Revenue is increasing as the economy improves and as higher taxes on wealthier households take effect. The deficit is also shrinking because spending on unemployment insurance and other government assistance programs goes down as the economy improves. But the continued growth in healthcare costs and the increase in the nation's population of senior citizens eligible for Medicare will keep the budget on an unsustainable path.

Even though health spending has slowed in recent years for reasons analysts do not fully understand, the sheer volume of new Medicare and Medicaid recipients means costs will rise. The number of people eligible for Social Security retirement benefits will be 40% higher in 10 years than in 2012, the budget office's director, Douglas W. Elmendorf, told reporters Tuesday.
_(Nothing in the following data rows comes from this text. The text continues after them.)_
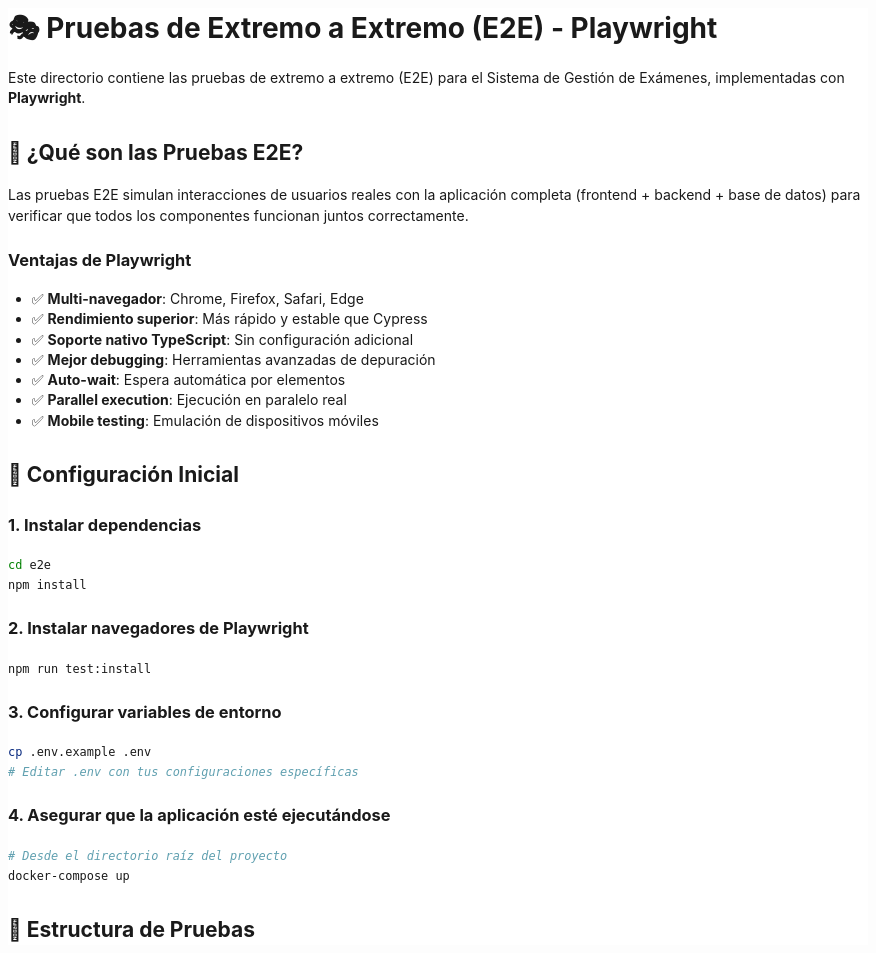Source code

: # 🎭 Pruebas de Extremo a Extremo (E2E) - Playwright

Este directorio contiene las pruebas de extremo a extremo (E2E) para el Sistema de Gestión de Exámenes, implementadas con **Playwright**.

## 🎯 ¿Qué son las Pruebas E2E?

Las pruebas E2E simulan interacciones de usuarios reales con la aplicación completa (frontend + backend + base de datos) para verificar que todos los componentes funcionan juntos correctamente.

### Ventajas de Playwright

- ✅ **Multi-navegador**: Chrome, Firefox, Safari, Edge
- ✅ **Rendimiento superior**: Más rápido y estable que Cypress
- ✅ **Soporte nativo TypeScript**: Sin configuración adicional
- ✅ **Mejor debugging**: Herramientas avanzadas de depuración
- ✅ **Auto-wait**: Espera automática por elementos
- ✅ **Parallel execution**: Ejecución en paralelo real
- ✅ **Mobile testing**: Emulación de dispositivos móviles

## 🚀 Configuración Inicial

### 1. Instalar dependencias

```bash
cd e2e
npm install
```

### 2. Instalar navegadores de Playwright

```bash
npm run test:install
```

### 3. Configurar variables de entorno

```bash
cp .env.example .env
# Editar .env con tus configuraciones específicas
```

### 4. Asegurar que la aplicación esté ejecutándose

```bash
# Desde el directorio raíz del proyecto
docker-compose up
```

## 📝 Estructura de Pruebas
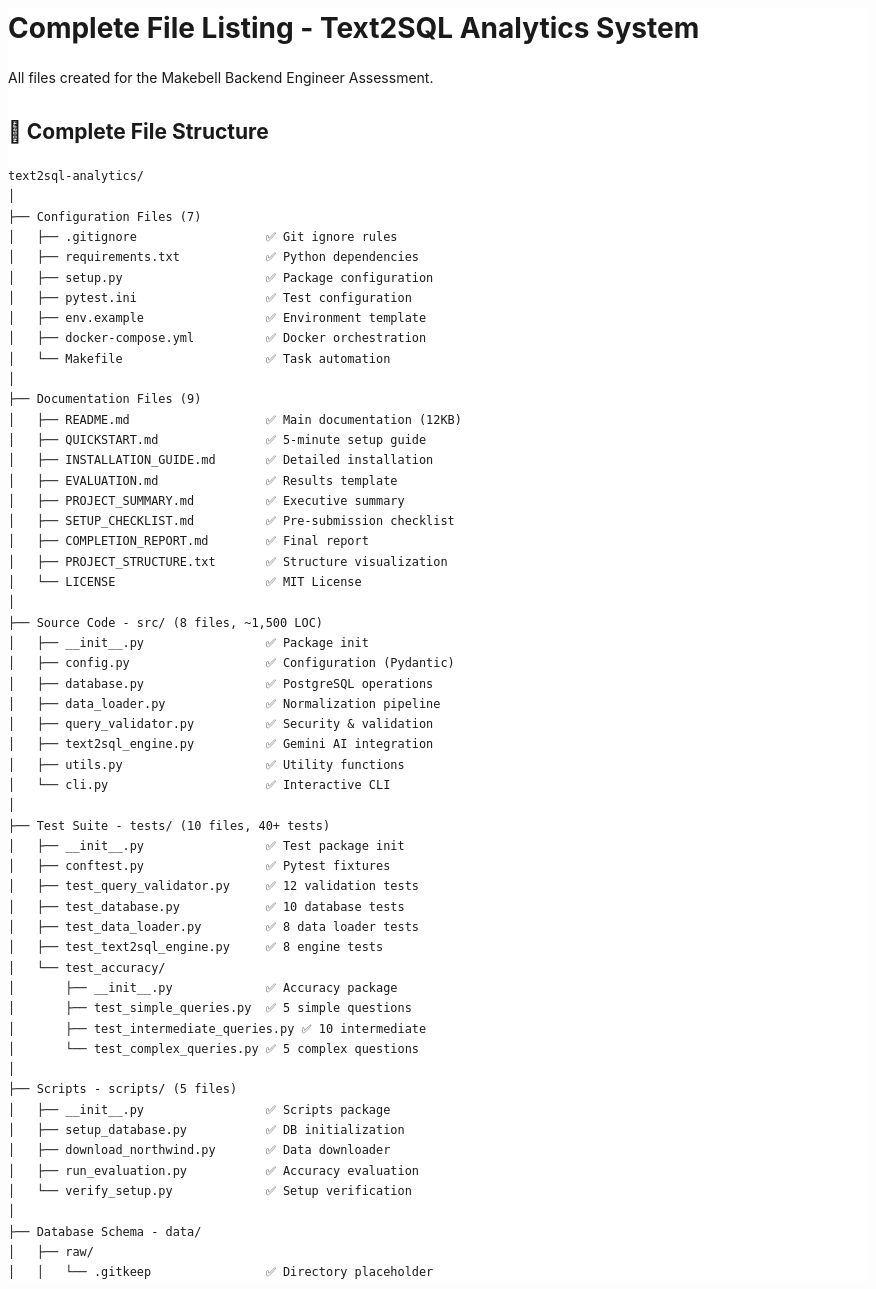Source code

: # Complete File Listing - Text2SQL Analytics System

All files created for the Makebell Backend Engineer Assessment.

## 📁 Complete File Structure

```
text2sql-analytics/
│
├── Configuration Files (7)
│   ├── .gitignore                  ✅ Git ignore rules
│   ├── requirements.txt            ✅ Python dependencies  
│   ├── setup.py                    ✅ Package configuration
│   ├── pytest.ini                  ✅ Test configuration
│   ├── env.example                 ✅ Environment template
│   ├── docker-compose.yml          ✅ Docker orchestration
│   └── Makefile                    ✅ Task automation
│
├── Documentation Files (9)
│   ├── README.md                   ✅ Main documentation (12KB)
│   ├── QUICKSTART.md               ✅ 5-minute setup guide
│   ├── INSTALLATION_GUIDE.md       ✅ Detailed installation
│   ├── EVALUATION.md               ✅ Results template
│   ├── PROJECT_SUMMARY.md          ✅ Executive summary
│   ├── SETUP_CHECKLIST.md          ✅ Pre-submission checklist
│   ├── COMPLETION_REPORT.md        ✅ Final report
│   ├── PROJECT_STRUCTURE.txt       ✅ Structure visualization
│   └── LICENSE                     ✅ MIT License
│
├── Source Code - src/ (8 files, ~1,500 LOC)
│   ├── __init__.py                 ✅ Package init
│   ├── config.py                   ✅ Configuration (Pydantic)
│   ├── database.py                 ✅ PostgreSQL operations
│   ├── data_loader.py              ✅ Normalization pipeline
│   ├── query_validator.py          ✅ Security & validation
│   ├── text2sql_engine.py          ✅ Gemini AI integration
│   ├── utils.py                    ✅ Utility functions
│   └── cli.py                      ✅ Interactive CLI
│
├── Test Suite - tests/ (10 files, 40+ tests)
│   ├── __init__.py                 ✅ Test package init
│   ├── conftest.py                 ✅ Pytest fixtures
│   ├── test_query_validator.py     ✅ 12 validation tests
│   ├── test_database.py            ✅ 10 database tests
│   ├── test_data_loader.py         ✅ 8 data loader tests
│   ├── test_text2sql_engine.py     ✅ 8 engine tests
│   └── test_accuracy/
│       ├── __init__.py             ✅ Accuracy package
│       ├── test_simple_queries.py  ✅ 5 simple questions
│       ├── test_intermediate_queries.py ✅ 10 intermediate
│       └── test_complex_queries.py ✅ 5 complex questions
│
├── Scripts - scripts/ (5 files)
│   ├── __init__.py                 ✅ Scripts package
│   ├── setup_database.py           ✅ DB initialization
│   ├── download_northwind.py       ✅ Data downloader
│   ├── run_evaluation.py           ✅ Accuracy evaluation
│   └── verify_setup.py             ✅ Setup verification
│
├── Database Schema - data/
│   ├── raw/
│   │   └── .gitkeep                ✅ Directory placeholder
```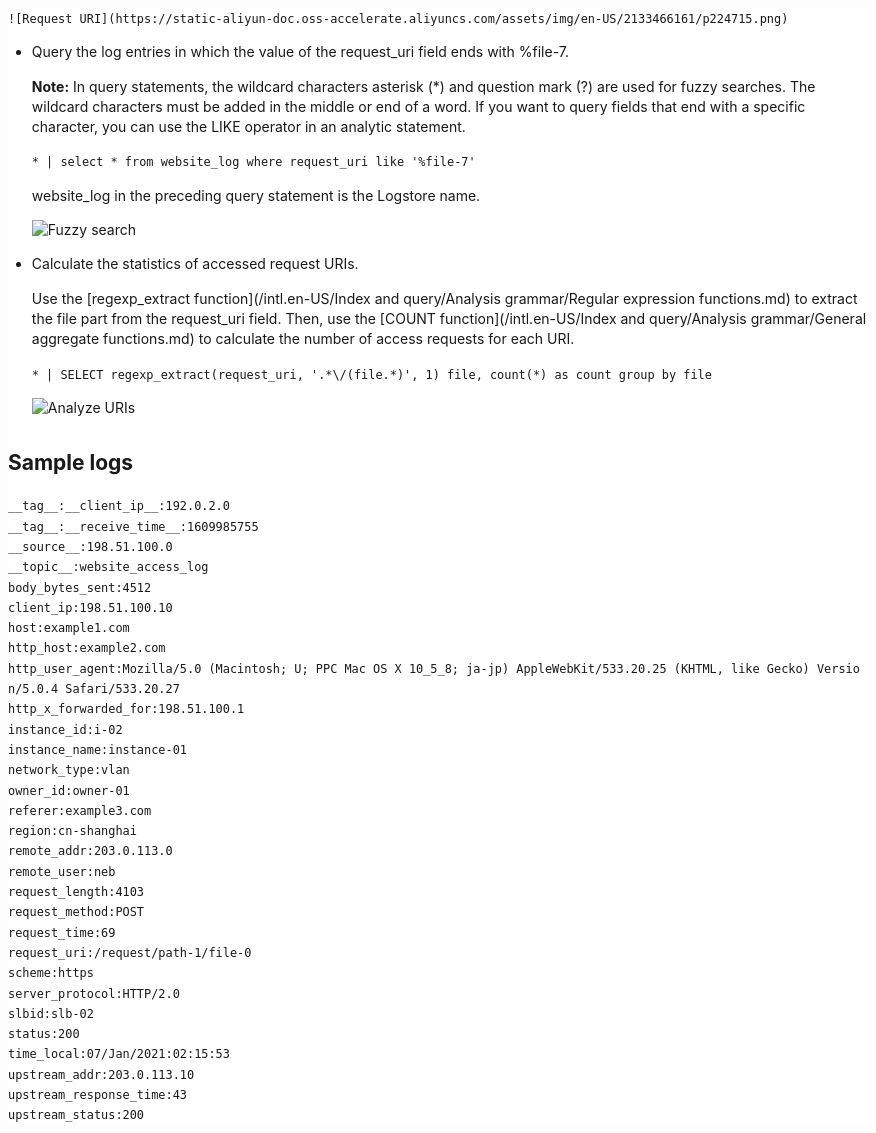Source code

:     ![Request URI](https://static-aliyun-doc.oss-accelerate.aliyuncs.com/assets/img/en-US/2133466161/p224715.png)

-   Query the log entries in which the value of the request\_uri field ends with %file-7.

    **Note:** In query statements, the wildcard characters asterisk \(\*\) and question mark \(?\) are used for fuzzy searches. The wildcard characters must be added in the middle or end of a word. If you want to query fields that end with a specific character, you can use the LIKE operator in an analytic statement.

    ```
    * | select * from website_log where request_uri like '%file-7'
    ```

    website\_log in the preceding query statement is the Logstore name.

    ![Fuzzy search](https://static-aliyun-doc.oss-accelerate.aliyuncs.com/assets/img/en-US/2133466161/p224716.png)

-   Calculate the statistics of accessed request URIs.

    Use the [regexp\_extract function](/intl.en-US/Index and query/Analysis grammar/Regular expression functions.md) to extract the file part from the request\_uri field. Then, use the [COUNT function](/intl.en-US/Index and query/Analysis grammar/General aggregate functions.md) to calculate the number of access requests for each URI.

    ```
    * | SELECT regexp_extract(request_uri, '.*\/(file.*)', 1) file, count(*) as count group by file
    ```

    ![Analyze URIs](https://static-aliyun-doc.oss-accelerate.aliyuncs.com/assets/img/en-US/2133466161/p224727.png)


## Sample logs

```
__tag__:__client_ip__:192.0.2.0
__tag__:__receive_time__:1609985755
__source__:198.51.100.0
__topic__:website_access_log
body_bytes_sent:4512
client_ip:198.51.100.10
host:example1.com
http_host:example2.com
http_user_agent:Mozilla/5.0 (Macintosh; U; PPC Mac OS X 10_5_8; ja-jp) AppleWebKit/533.20.25 (KHTML, like Gecko) Version/5.0.4 Safari/533.20.27
http_x_forwarded_for:198.51.100.1
instance_id:i-02
instance_name:instance-01
network_type:vlan
owner_id:owner-01
referer:example3.com
region:cn-shanghai
remote_addr:203.0.113.0
remote_user:neb
request_length:4103
request_method:POST
request_time:69
request_uri:/request/path-1/file-0
scheme:https
server_protocol:HTTP/2.0
slbid:slb-02
status:200
time_local:07/Jan/2021:02:15:53
upstream_addr:203.0.113.10
upstream_response_time:43
upstream_status:200
```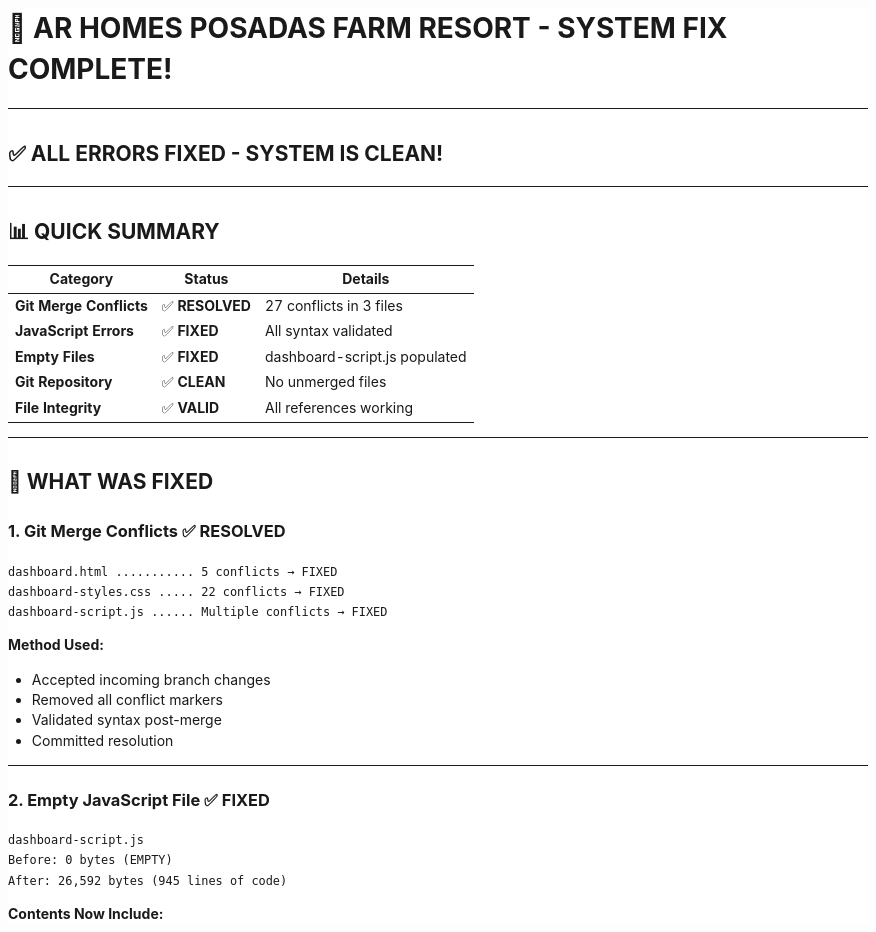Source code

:# 🎉 AR HOMES POSADAS FARM RESORT - SYSTEM FIX COMPLETE!

---

## ✅ ALL ERRORS FIXED - SYSTEM IS CLEAN!

---

## 📊 QUICK SUMMARY

| Category                | Status          | Details                       |
| ----------------------- | --------------- | ----------------------------- |
| **Git Merge Conflicts** | ✅ **RESOLVED** | 27 conflicts in 3 files       |
| **JavaScript Errors**   | ✅ **FIXED**    | All syntax validated          |
| **Empty Files**         | ✅ **FIXED**    | dashboard-script.js populated |
| **Git Repository**      | ✅ **CLEAN**    | No unmerged files             |
| **File Integrity**      | ✅ **VALID**    | All references working        |

---

## 🔧 WHAT WAS FIXED

### 1. **Git Merge Conflicts** ✅ RESOLVED

```
dashboard.html ........... 5 conflicts → FIXED
dashboard-styles.css ..... 22 conflicts → FIXED
dashboard-script.js ...... Multiple conflicts → FIXED
```

**Method Used:**

- Accepted incoming branch changes
- Removed all conflict markers
- Validated syntax post-merge
- Committed resolution

---

### 2. **Empty JavaScript File** ✅ FIXED

```
dashboard-script.js
Before: 0 bytes (EMPTY)
After: 26,592 bytes (945 lines of code)
```

**Contents Now Include:**

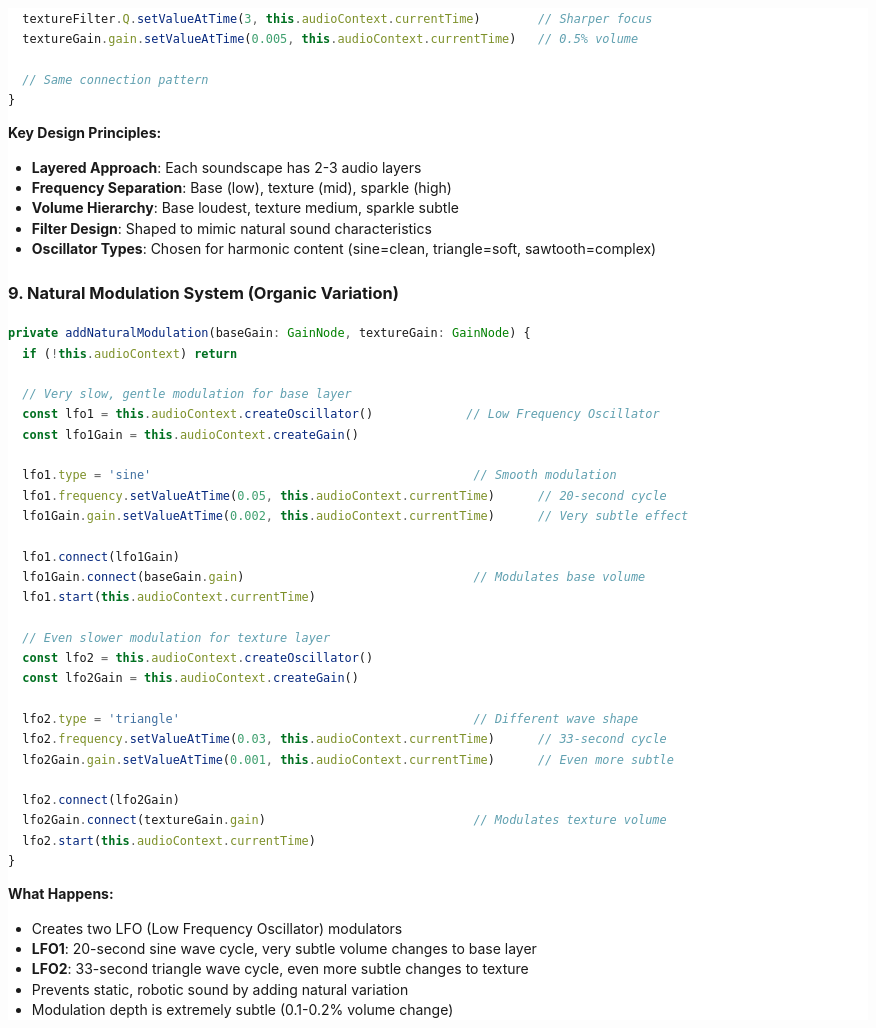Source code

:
 ```typescript
  textureFilter.Q.setValueAtTime(3, this.audioContext.currentTime)        // Sharper focus
  textureGain.gain.setValueAtTime(0.005, this.audioContext.currentTime)   // 0.5% volume

  // Same connection pattern
}
```

**Key Design Principles:**
- **Layered Approach**: Each soundscape has 2-3 audio layers
- **Frequency Separation**: Base (low), texture (mid), sparkle (high)
- **Volume Hierarchy**: Base loudest, texture medium, sparkle subtle
- **Filter Design**: Shaped to mimic natural sound characteristics
- **Oscillator Types**: Chosen for harmonic content (sine=clean, triangle=soft, sawtooth=complex)

### 9. **Natural Modulation System** (Organic Variation)
```typescript
private addNaturalModulation(baseGain: GainNode, textureGain: GainNode) {
  if (!this.audioContext) return

  // Very slow, gentle modulation for base layer
  const lfo1 = this.audioContext.createOscillator()             // Low Frequency Oscillator
  const lfo1Gain = this.audioContext.createGain()
  
  lfo1.type = 'sine'                                             // Smooth modulation
  lfo1.frequency.setValueAtTime(0.05, this.audioContext.currentTime)      // 20-second cycle
  lfo1Gain.gain.setValueAtTime(0.002, this.audioContext.currentTime)      // Very subtle effect
  
  lfo1.connect(lfo1Gain)
  lfo1Gain.connect(baseGain.gain)                                // Modulates base volume
  lfo1.start(this.audioContext.currentTime)

  // Even slower modulation for texture layer
  const lfo2 = this.audioContext.createOscillator()
  const lfo2Gain = this.audioContext.createGain()
  
  lfo2.type = 'triangle'                                         // Different wave shape
  lfo2.frequency.setValueAtTime(0.03, this.audioContext.currentTime)      // 33-second cycle
  lfo2Gain.gain.setValueAtTime(0.001, this.audioContext.currentTime)      // Even more subtle
  
  lfo2.connect(lfo2Gain)
  lfo2Gain.connect(textureGain.gain)                             // Modulates texture volume
  lfo2.start(this.audioContext.currentTime)
}
```

**What Happens:**
- Creates two LFO (Low Frequency Oscillator) modulators
- **LFO1**: 20-second sine wave cycle, very subtle volume changes to base layer
- **LFO2**: 33-second triangle wave cycle, even more subtle changes to texture
- Prevents static, robotic sound by adding natural variation
- Modulation depth is extremely subtle (0.1-0.2% volume change)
The national debt has roughly stabilized for now, Elmendorf noted, but at a level that is high by historical standards. By the end of the decade, the public debt is expected to equal 77% of GDP, a debt load not seen since 1951, when the country was paying off the debt from World War II.

Eliminating the deficit rapidly, as House Republicans want to do with a plan to achieve balance in 10 years, comes with its own costs.

Another $4 trillion in reductions would be needed by 2023 to accomplish that goal. If defense accounts were to be spared, as Republicans prefer, that would require either a substantial reworking of the Medicare or Social Security programs or wiping out about two-thirds of most domestic programs.

That sort of cutting involves a trade-off, Elmendorf said: "Deficit reduction in the short run would have negative short-term effects on the economy. Deficit reduction later would have positive medium- and long-term effects on the economy."

House Budget Committee Chairman Paul D. Ryan (R-Wis.), who is preparing the new GOP blueprint, said the report was "yet another warning that we need to get spending under control."